If he were to run, Schmoke would hardly be a shoo-in even for the Democratic nomination, burdened as he might be by his public stance in favor of drug decriminalization and the growing antipathy toward Baltimore in the populous Washington suburbs.
Harry R. Hughes, chairman of the Maryland Democratic Party and former governor, noted that there are at least two county executives with political ambitions: Montgomery County's Douglas M. Duncan and Baltimore County's C. A. Dutch Ruppersberger.
"They all can't be governor," Hughes said. "There are a limited number of seats. One is the U.S. Senate."
There also are a number of formidable Republican challengers. Notable among them is U.S. Rep. Robert L. Ehrlich Jr. of Baltimore County, who has talked openly about a Senate run and said yesterday, "If you're in public office and you're looking at other public offices, it's always a good idea to keep your options open."
The difficulty of a Senate race and the uncertainty over Sarbanes' plans makes most of those who know Schmoke almost certain that he will seek re-election in 1999. That would allow him to run for Senate as a sitting mayor, should Sarbanes retire.
If he does run for a fourth term, it is questionable whether City Council President Lawrence A. Bell III, who holds the second-highest office in the city and has mayoral ambitions, would challenge him. Instead, Bell most likely would run for a second term.
Yesterday, Bell would not be drawn into the discussion. "I just can't comment on what I'm going to do. I just don't know," he said.
Since the two men have been at odds on such key issues as crime and schools, Schmoke almost certainly would back a challenger to Bell. Who wins the council presidency in 1999 would be particularly important if Schmoke ran and won for Senate a year later, since the council president would fill a mayoral vacancy.

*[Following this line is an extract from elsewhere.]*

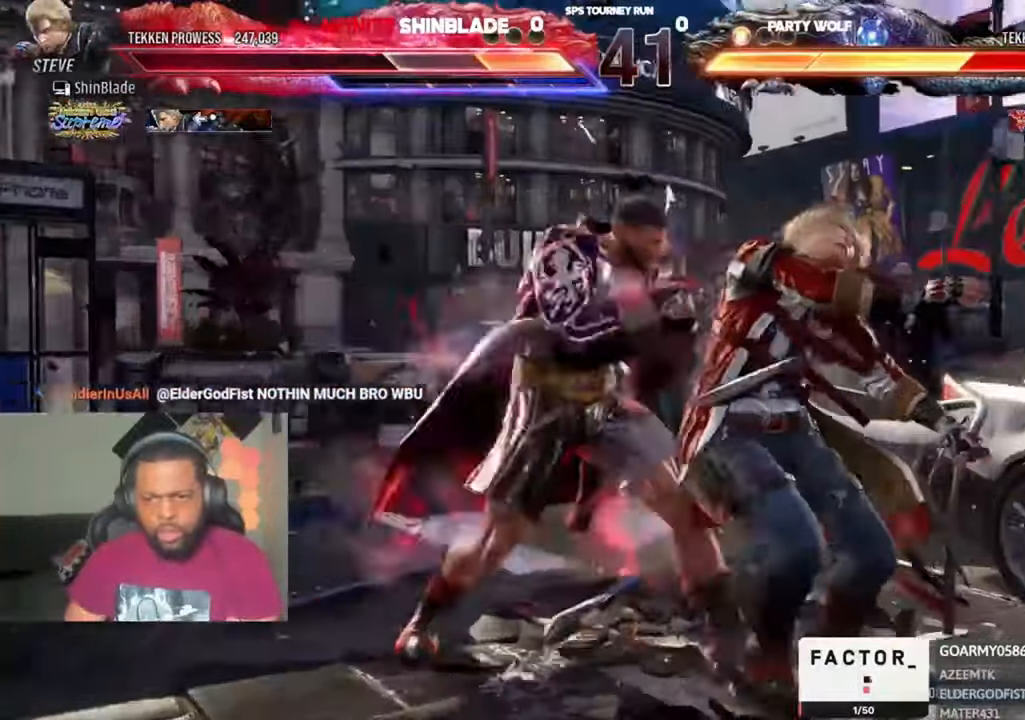
{"buttons": ["SQUARE", "DPAD_LEFT"], "left_stick": "center", "right_stick": "center"}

Among the names that have been mentioned to run as the mayor's candidate for council president are McFadden, City State's Attorney Patricia C. Jessamy and 4th District Councilwoman Sheila Dixon.
If Schmoke decided not to run, the 1999 mayoral campaign would open up in a way it hasn't since 1971, when William Donald Schaefer won a four-way race.
Daniel P. Henson III, the city's controversial housing chief and a Schmoke confidant, is considered one potential candidate.
But Henson said yesterday he fully expects the mayor to seek re-election in 1999, adding, "I'm the housing commissioner. I have the best job in the city."
Bell would be likely to run.
Another politician whose name has been mentioned as a possible mayoral candidate is Comptroller Joan M. Pratt.
A Schmoke departure "would make it wide open," Hughes said. "There's no heir apparent I could think of."